I want the courage to face my fears. I believe that martial arts gives me that courage. It tells me, what's the worst thing that's gonna happen and makes me do the fearsome / unknown thing. 

I have a lot of fears - my inner demons that are stopping me from succeeding. To get my inner game right, I need something like this. Some martial art where I get out of my comfort zone and learn new things. 

At the gym, it's just me and the weights. No comfort zones there. At the class, it's me, the other guys training and we are doing some real training. 

It's almost a simulation of a real world fight. A fight makes you feel so great.


----------



## KenpoVzla (Oct 26, 2010)

In any case, try not to commit to any place right away. I'm not sure how it is in India, but here in canada, most schools want to make you sign a contract/membership right away within 1-2 sample classes. I would say try it out for at least a month and see how you're feeling.

Also, a huge indicator for me is to look at their black belts/advanced students and see if they are what I want to become. Is their technique spectacular? It's hard to judge when you don't know the system, but some you'll notice some aspects that stand out.


----------



## WC_lun (Oct 26, 2010)

From a fighting aspect, the shootfighting place looks to be much better.

My biggest advice is do not take martial arts from an instructor you have doubts about.  You have to trust your instructor and you will be spending a lot of time with him, if you stick with it.  Anything that is setting off alarm bells now will more than likely turn into a huge issue later down the road.


----------



## DarkShadowfax (Oct 26, 2010)

I think I'd go for the shootfighting. The Krav Maga videos were probably done with beginners, but even then I'd say the punches and kicks were weak and would only be a minor annoyance to the guys who want something from you, be it your money or blood.

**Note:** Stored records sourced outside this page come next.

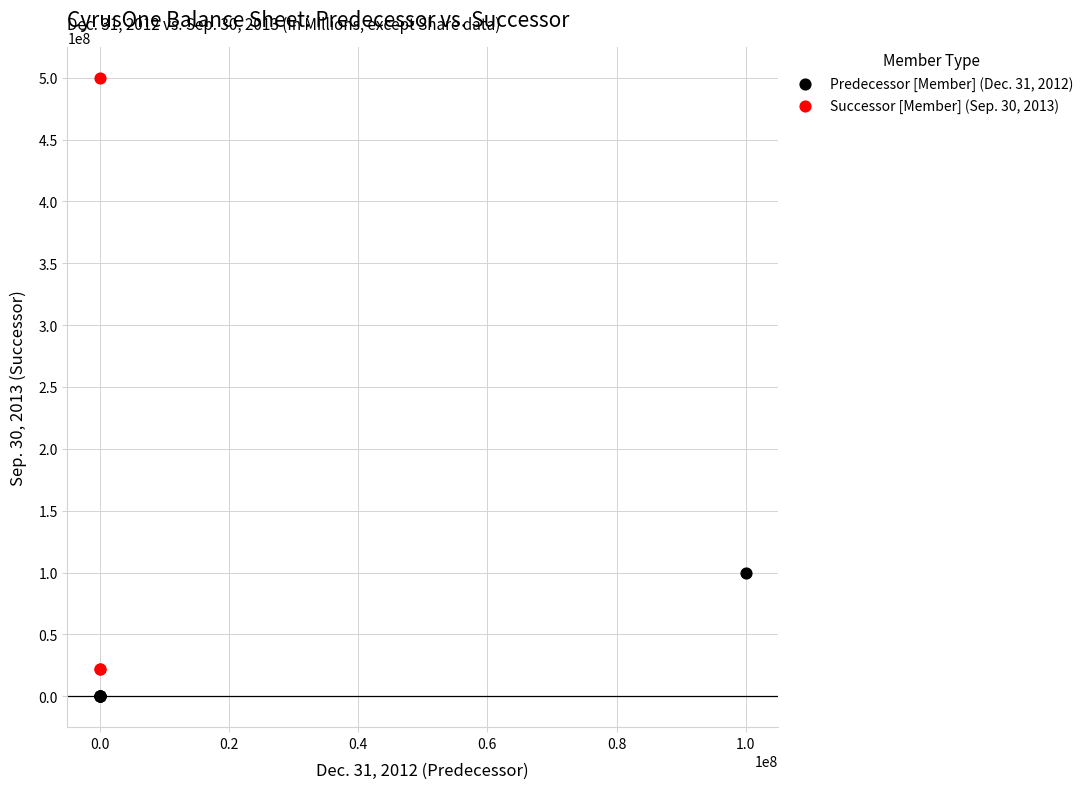

Which series contains the lowest Y value?

Predecessor [Member] (Dec. 31, 2012)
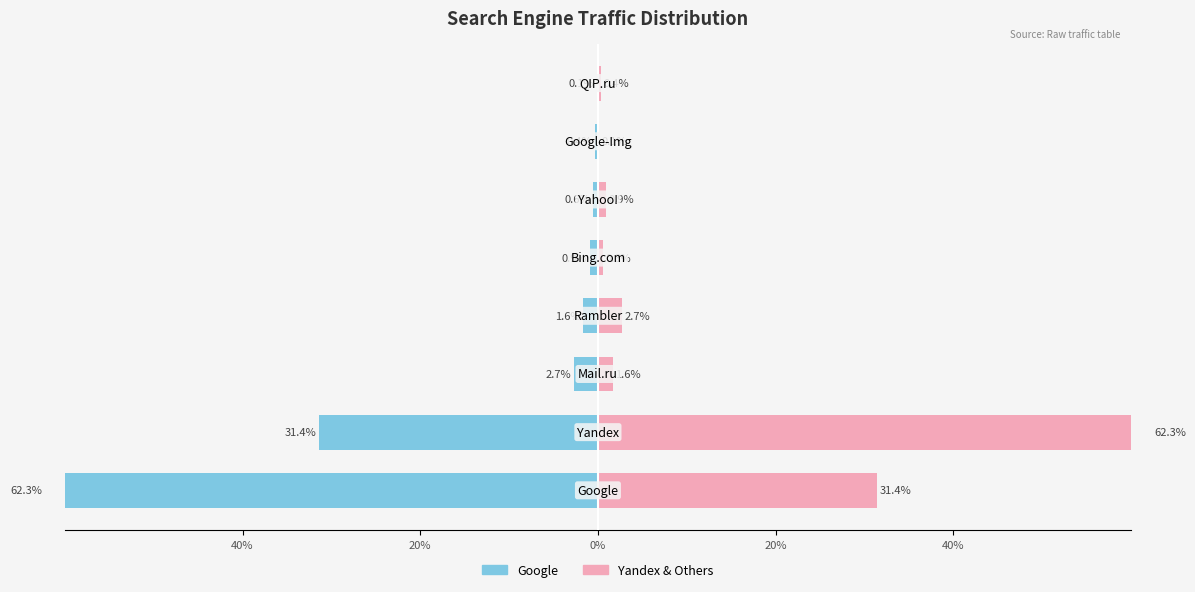

What is the greatest value displayed?

62.3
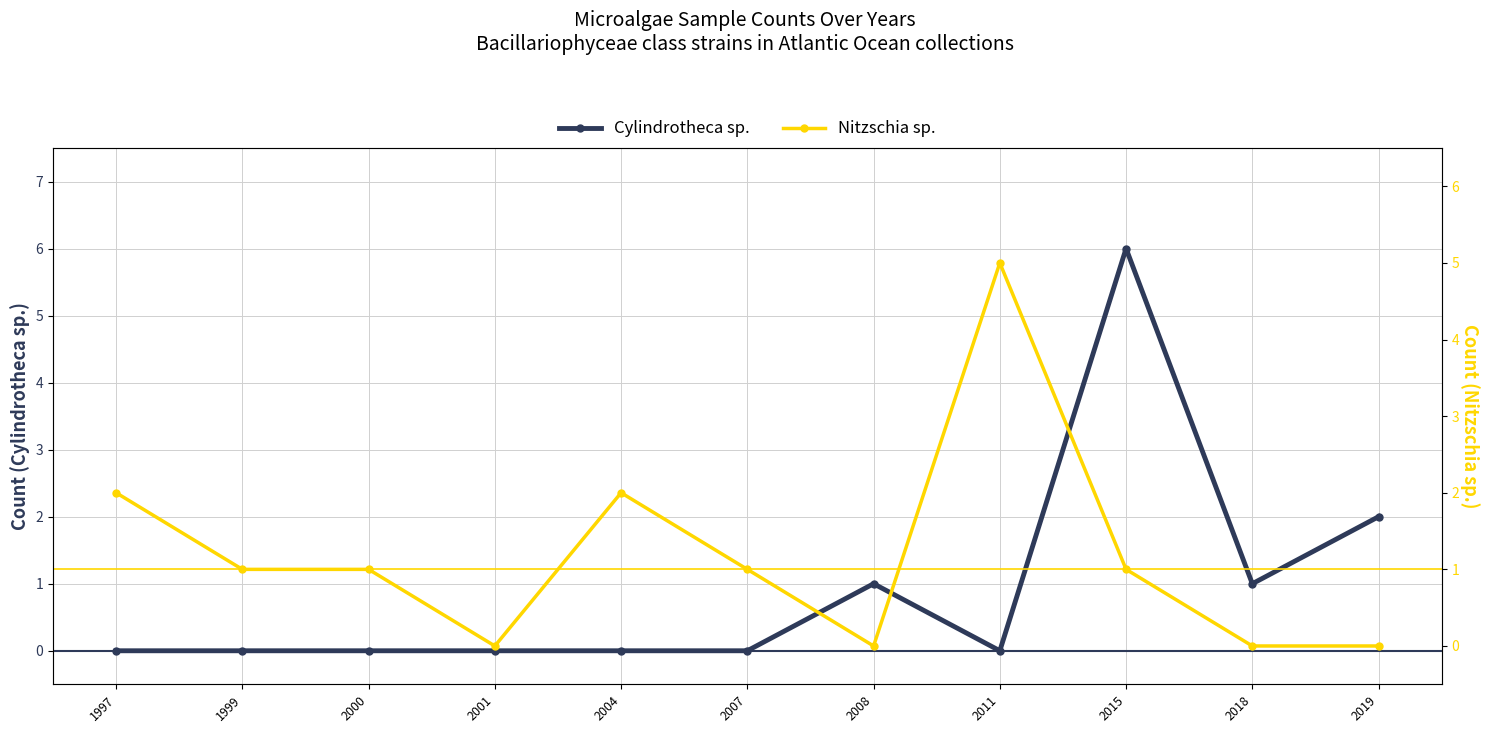

How many interior local valleys does the Cylindrotheca sp. series have?

2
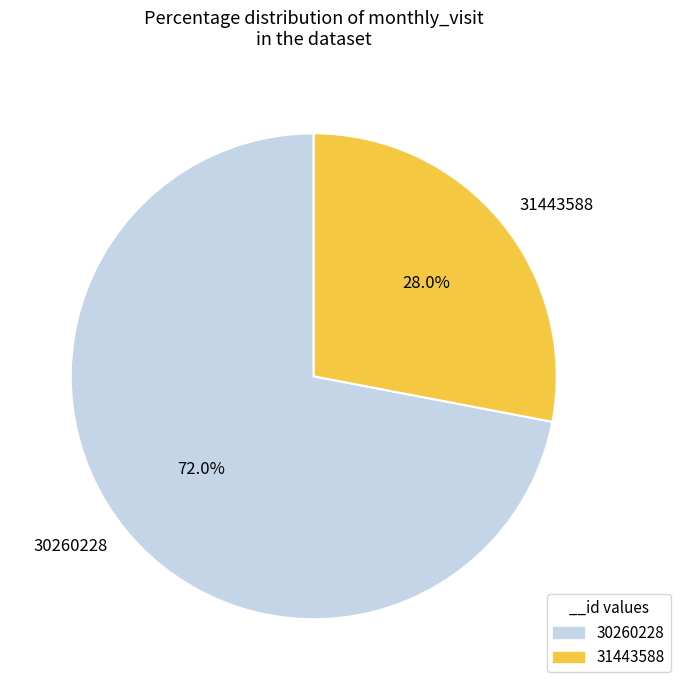

Rank the categories by value from lowest to highest.

31443588, 30260228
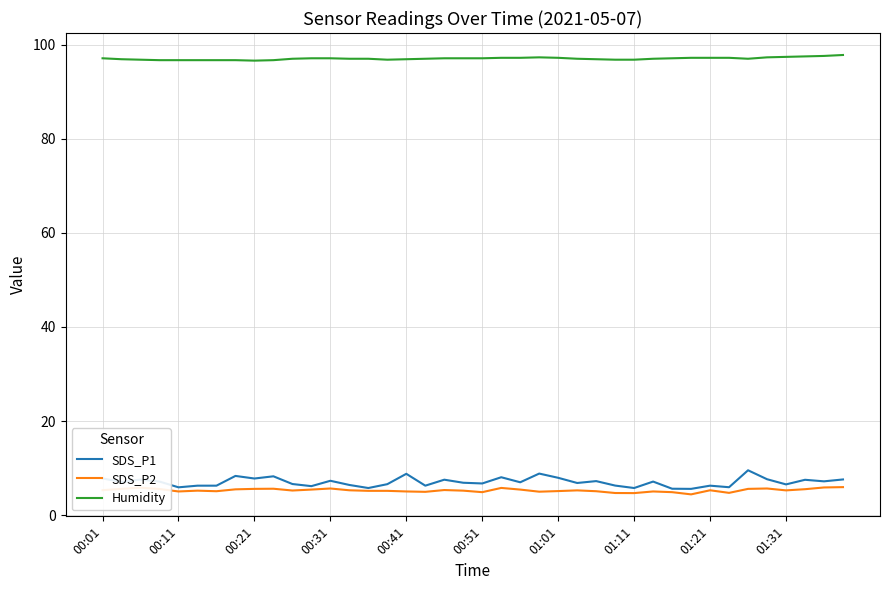

What are all the series names shown in the legend?

SDS_P1, SDS_P2, Humidity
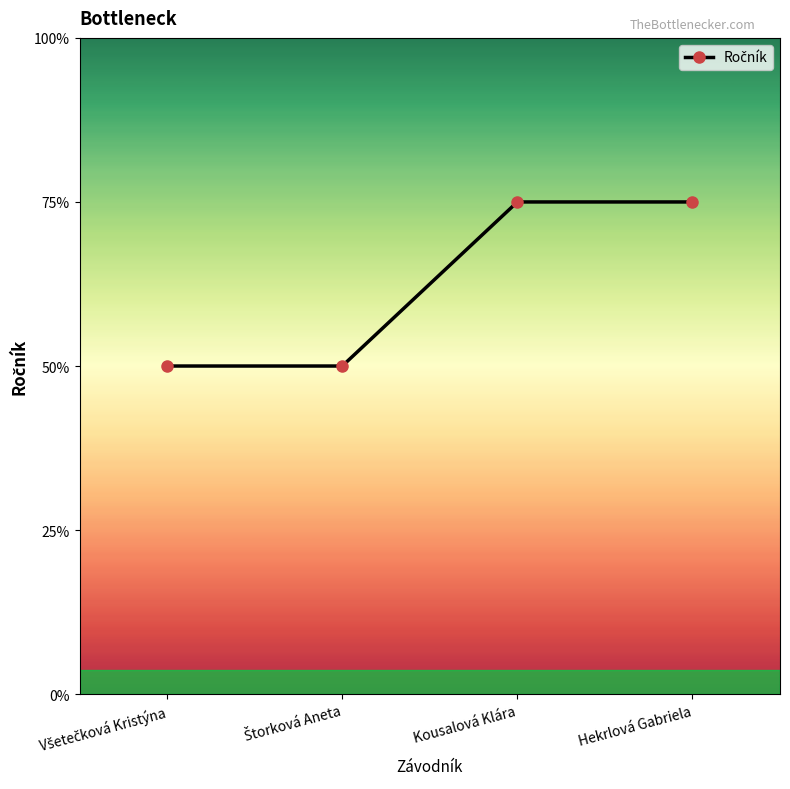

The chart shows a value of 2 at Štorková Aneta. True or false?

True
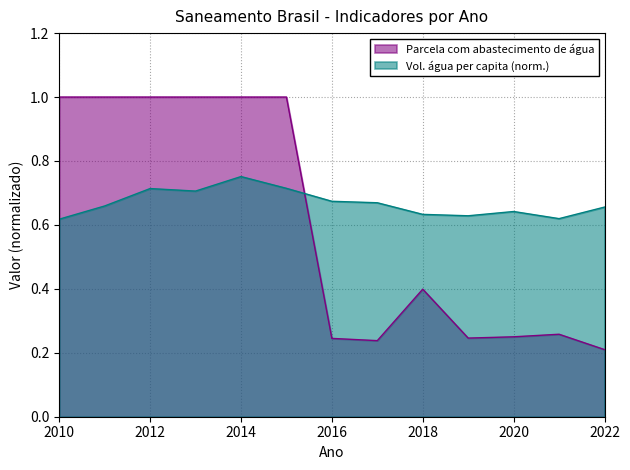

Is it true that Parcela com abastecimento de água equals 0.2 at 2022?

True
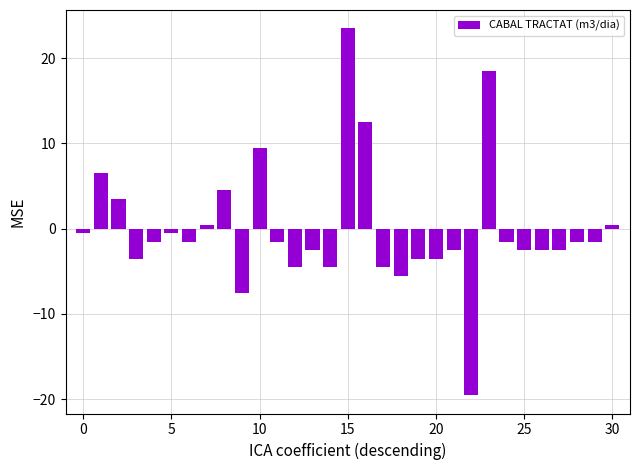

What is the minimum value shown in the chart?

-19.5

Ask the instructors some questions if you want. Good instructors will answer them and would be more than willing to spend their time on you.


----------



## Greg Anthony (Oct 28, 2010)

I agree with everyone else...the shootfighting is probably your best bet.

But like someone said, talk to the instructors...good instructors will never hesitate to answer any questions.


----------



## tylerdrun (Nov 4, 2010)

Thanks all of u. I joint the shootfighting class and attended my fifth class today. 

I must say that it's been amazing all though I haven't sparred yet. I am just doing the normal exercises and have been practicing punches and kicks. 

WIth every class, I see a little improvement. I was punching like a ***** iwthout using my shoulders in the first class and now I see some better punches. 

And the same for the kicks. I was actually just pointing in my kicks and now I've improved. I am actually kicking by thrusting my hip forward.

There is improvement but there are lots of flaws in my technique. Gotta go for more practice...

I joint the class on 10/10/10. My instructor is just two years older than me and has two years experience. But the head instructor has lots of experience(20yrs odd and five martial arts). 

I am training as a  newbie here and soon willl move to the other class when I turn 18 and get some experience under my belt. 


Thanks.


----------